[TASK TO COMPLETE]:
Print the entries in full, word for word, but not the pictures.

[MATERIAL PROVIDED]:
.....

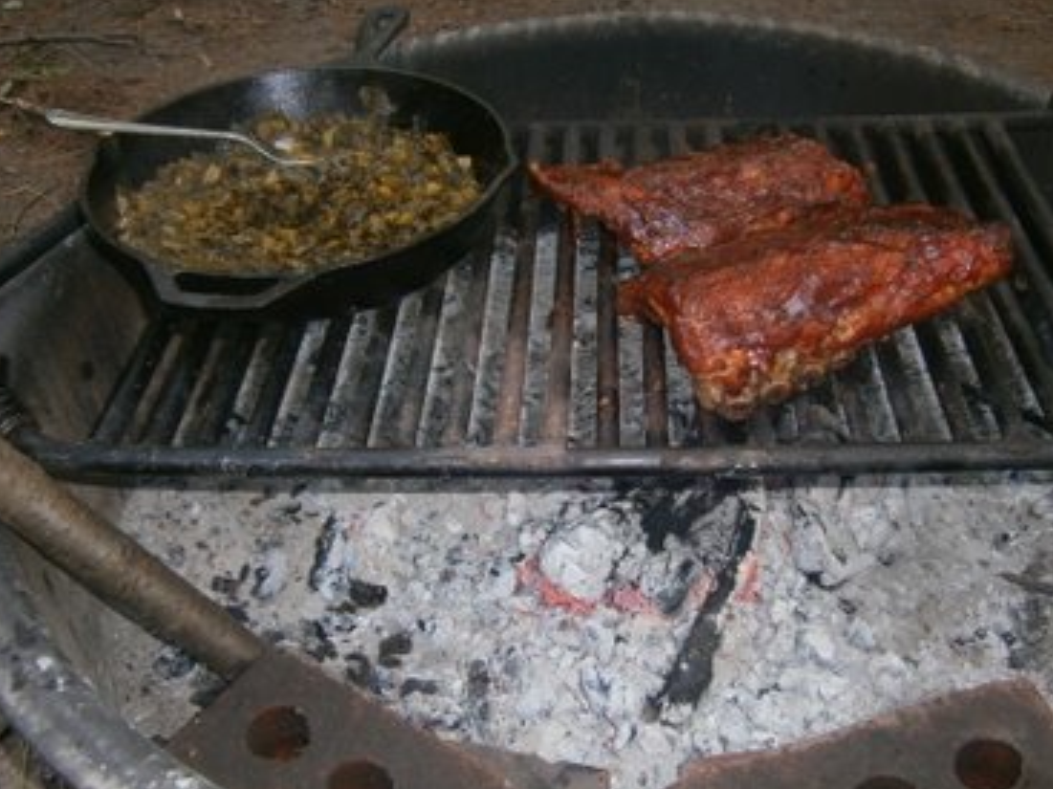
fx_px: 1034
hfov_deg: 53.8
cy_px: 442
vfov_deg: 41.7
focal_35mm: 34
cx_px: 597
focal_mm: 4.7
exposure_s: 1/30
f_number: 2.8
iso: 125
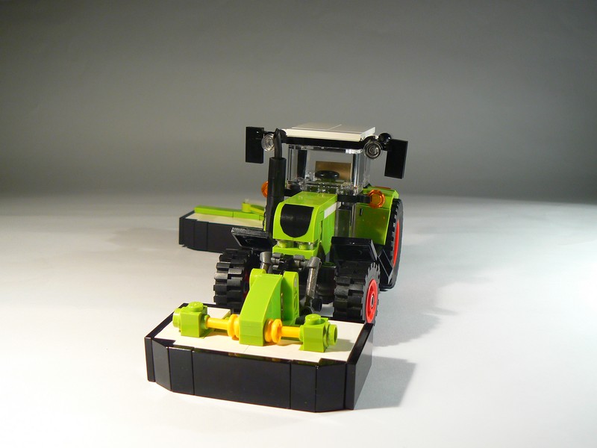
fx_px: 707
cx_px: 298
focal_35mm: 41
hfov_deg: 45.8
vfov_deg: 35.1
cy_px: 224
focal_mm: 6.8
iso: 80
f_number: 3.2
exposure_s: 1/13
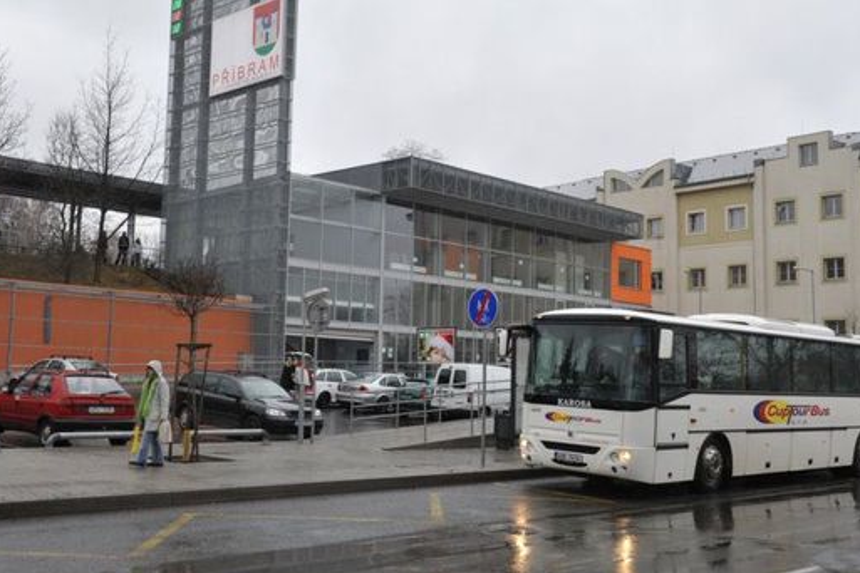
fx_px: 1027
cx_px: 418
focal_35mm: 43
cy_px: 254
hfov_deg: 45.4
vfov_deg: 31.2
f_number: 7.1
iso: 1000
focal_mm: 34
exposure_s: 1/200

.....

[RESPONSE AREA]:
fx_px: 1034
hfov_deg: 53.8
cy_px: 442
vfov_deg: 41.7
focal_35mm: 34
cx_px: 597
focal_mm: 4.7
exposure_s: 1/30
f_number: 2.8
iso: 125
fx_px: 707
cx_px: 298
focal_35mm: 41
hfov_deg: 45.8
vfov_deg: 35.1
cy_px: 224
focal_mm: 6.8
iso: 80
f_number: 3.2
exposure_s: 1/13
fx_px: 1027
cx_px: 418
focal_35mm: 43
cy_px: 254
hfov_deg: 45.4
vfov_deg: 31.2
f_number: 7.1
iso: 1000
focal_mm: 34
exposure_s: 1/200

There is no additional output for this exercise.